The Australian arm of a global investment manager that has claimed to hold US$682 million ($1 billion) on its books has been ordered to be wound up by the Federal Court, following investigations that began in October after its failure to lodge financial statements or an auditors report for the 2022 financial year.
Investigations into Brite Advisors Pty Ltd found a discrepancy of US$69 million ($105.5 million) between what the company told its clients and their beneficiaries that it held on their behalf, and the amount identified by accountants as being held by Brite in its financial institutions’ accounts.
This gap was discovered by Linda Smith and Robert Kirman of McGrath Nicol, who were appointed to investigate the company in November, shortly after a court froze Brite's accounts on 27 October due to concerns over its unknown financial position at the time.

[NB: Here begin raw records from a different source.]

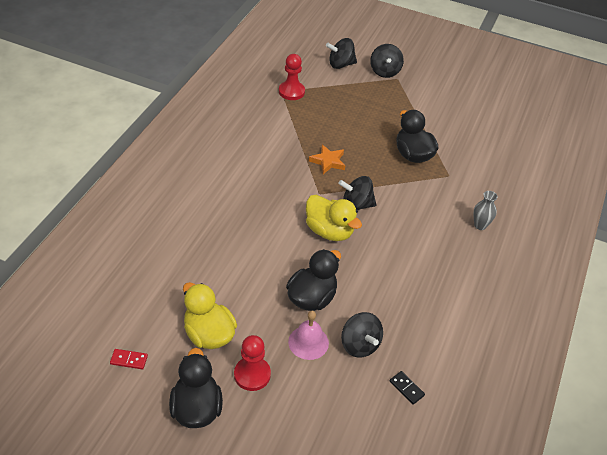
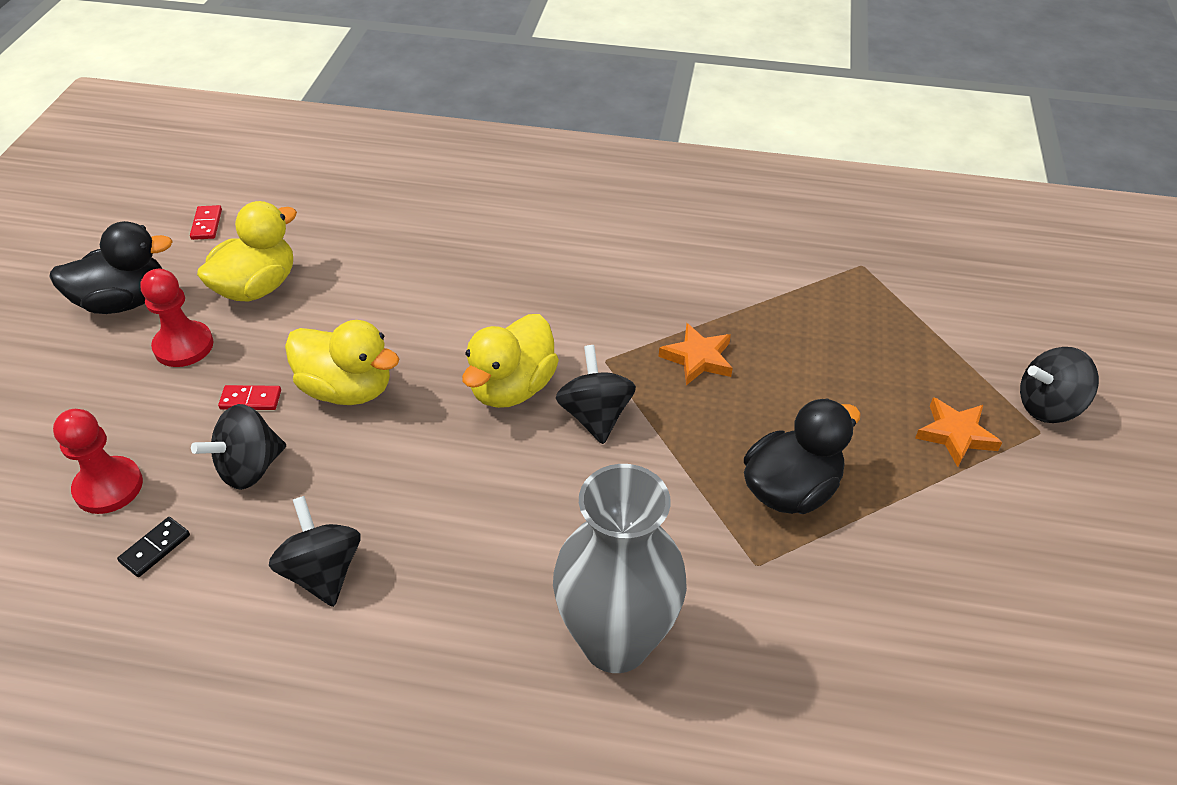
camera: 80 degrees right, 0 degrees up
red pawn [279,54,305,100] -> red pawn moved to [53,409,143,514]
black duck [286,249,341,311] -> yellow duck [285,320,399,405]
pink bell [288,311,329,360] -> red domino [218,385,281,410]
black spinning top [326,38,357,69] -> black spinning top moved to [269,496,361,607]
grey vase [473,191,498,230] -> grey vase [553,464,687,673], size x2.33
none -> orange star [915,397,1003,467]

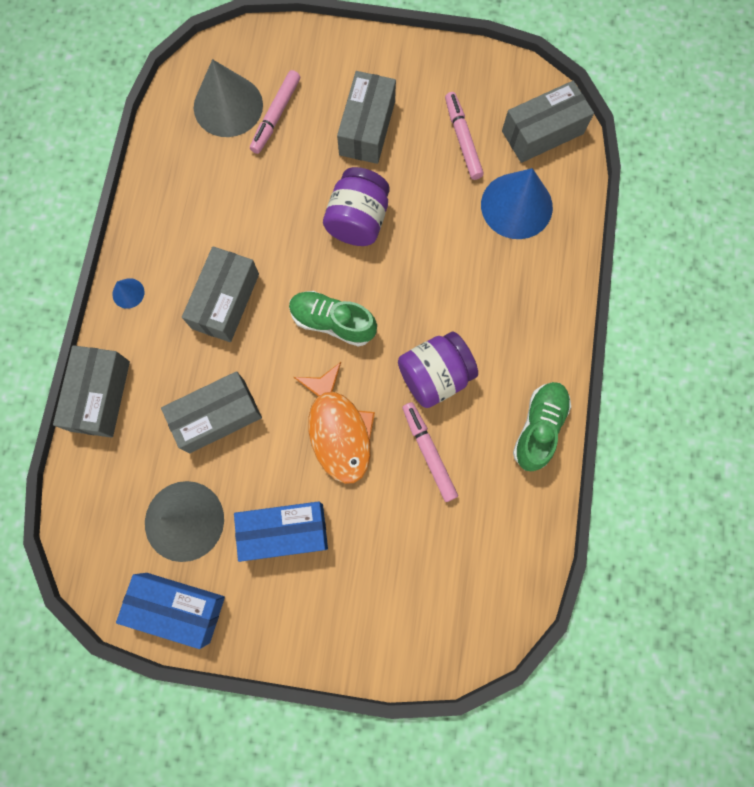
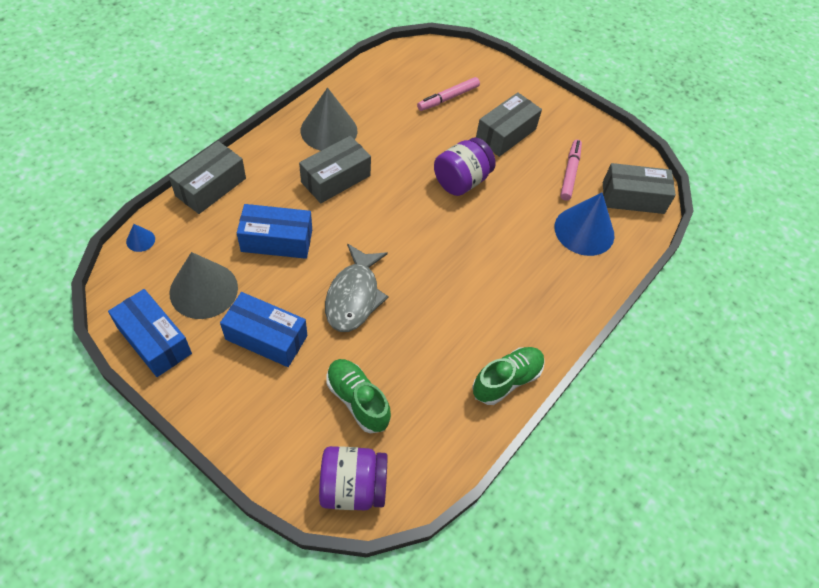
camera: 25 degrees right, 20 degrees down
blue cone [112,278,144,309] -> blue cone moved to [126,224,155,252]
grey box [161,371,262,453] -> blue box [237,204,312,259]
grey cone [194,59,263,137] -> grey cone moved to [301,87,357,151]
green shoe [289,291,377,347] -> green shoe moved to [327,359,391,433]
orange fish [294,362,375,484] -> grey fish [325,244,389,332]
purple jar [398,332,478,408] -> purple jar moved to [319,446,387,510]
pink marker [402,402,458,502] -> none

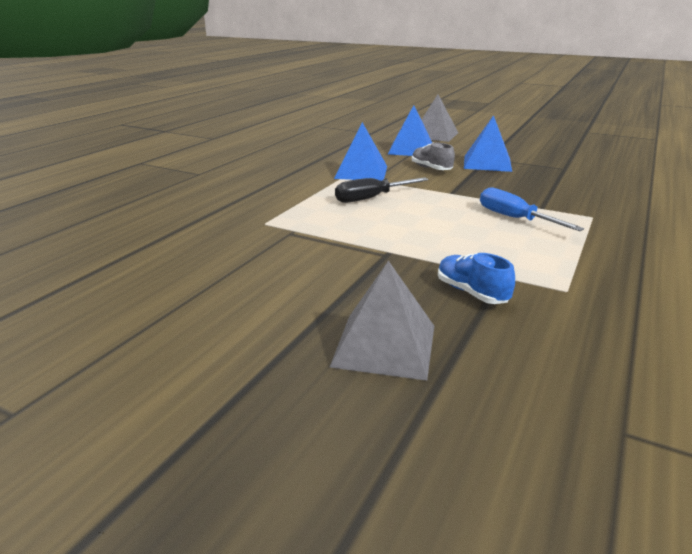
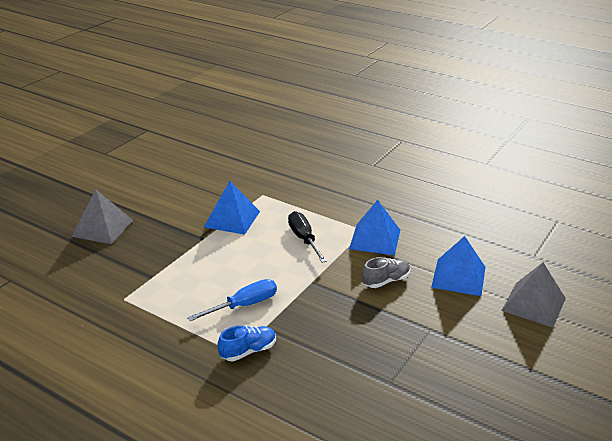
camera: 95 degrees right, 5 degrees up
blue shoe [438,253,515,304] -> blue shoe moved to [217,326,276,361]
blue pyramid [464,115,512,172] -> blue pyramid moved to [204,181,260,235]

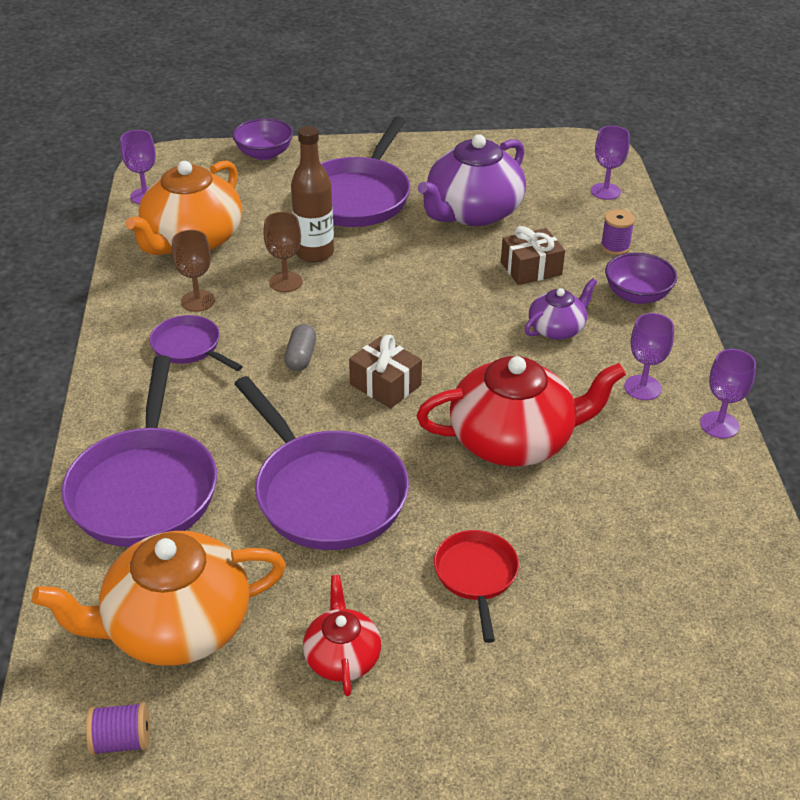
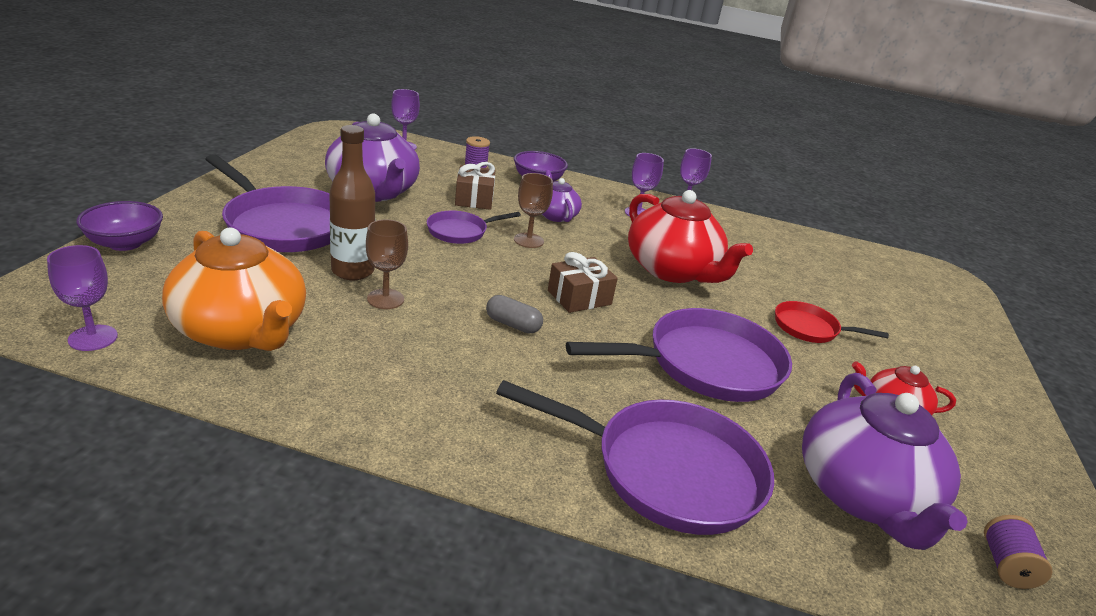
camera: 75 degrees left, 10 degrees down
orange teapot [32,531,286,666] -> purple teapot [802,373,968,550]
purple pan [149,315,243,371] -> purple pan moved to [427,211,521,244]
brown goblet [172,230,215,312] -> brown goblet moved to [514,173,553,248]
red teapot [416,356,626,466] -> red teapot turned 135 degrees clockwise [628,190,753,283]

When that announcement was made, the value of Brite’s funds under management had not been reported by any entity within the Brite Group in an audited balance sheet since December 2019.
Providing advisory, pension administration and asset management services, Brite operates in multiple countries including the UK, US, Hong Kong and Australia with an investment platform to self-invested personal pension providers, qualifying recognised overseas pension schemes, and self-managed superannuation funds.
Smith and Kirman of McGrath Nicol were subsequently appointed as receivers and managers in December, and in a report that month they revealed that whilst the company reported holding US$682 million ($1 billion), they were only able to identify $612.9 million ($937.8 million).
In findings lodged in January, they determined that Brite was likely insolvent from at least the day its assets were frozen last year.
The Federal Court yesterday ordered the company be wound up on just and equitable grounds following an application by the Australian Securities and Investments Commission (ASIC), and appointed Smith and Kirman as liquidators, as well as receivers and managers over the property, assets and undertakings held by Brite on trust for others.
According to information from Brite's website, which is now not publicly available, Brite Advisors was founded by British entrepreneur and investor Mark Donnelly, who in the UK had previously built Metro Sports into a leading player name and number system for major football clubs.
The company was set up as an "all-in-one pension service for UK ex-pats abroad". On its website, the group reports to have Australian offices in Perth and Sydney, although both are listed with the same WA phone number.